=== AVAILABLE RECORDS ===

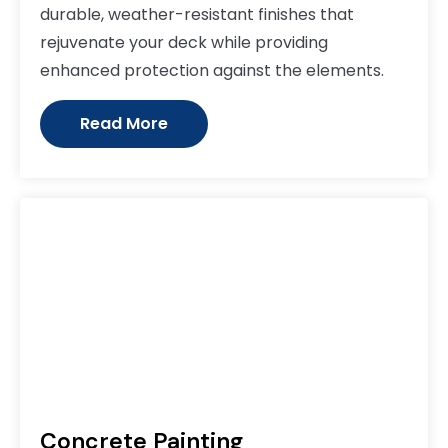
durable, weather-resistant finishes that
rejuvenate your deck while providing
enhanced protection against the elements.
Read More
Concrete Painting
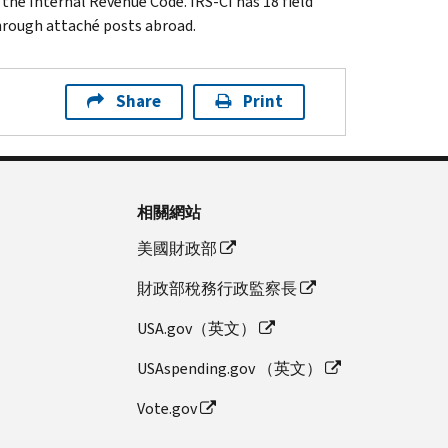
 the Internal Revenue Code. IRS-CI has 18 field
through attaché posts abroad.
Share
Print
相關網站
美國財政部
財政部稅務行政監察長
USA.gov（英文）
USAspending.gov （英文）
Vote.gov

===

* **WHAT IS REQUIRED**
Reproduce word for word every line of the records from the one containing "the Internal Revenue" down to the last line, keeping both of those lines.

* **FINAL ANSWER**
 the Internal Revenue Code. IRS-CI has 18 field
through attaché posts abroad.
Share
Print
相關網站
美國財政部
財政部稅務行政監察長
USA.gov（英文）
USAspending.gov （英文）
Vote.gov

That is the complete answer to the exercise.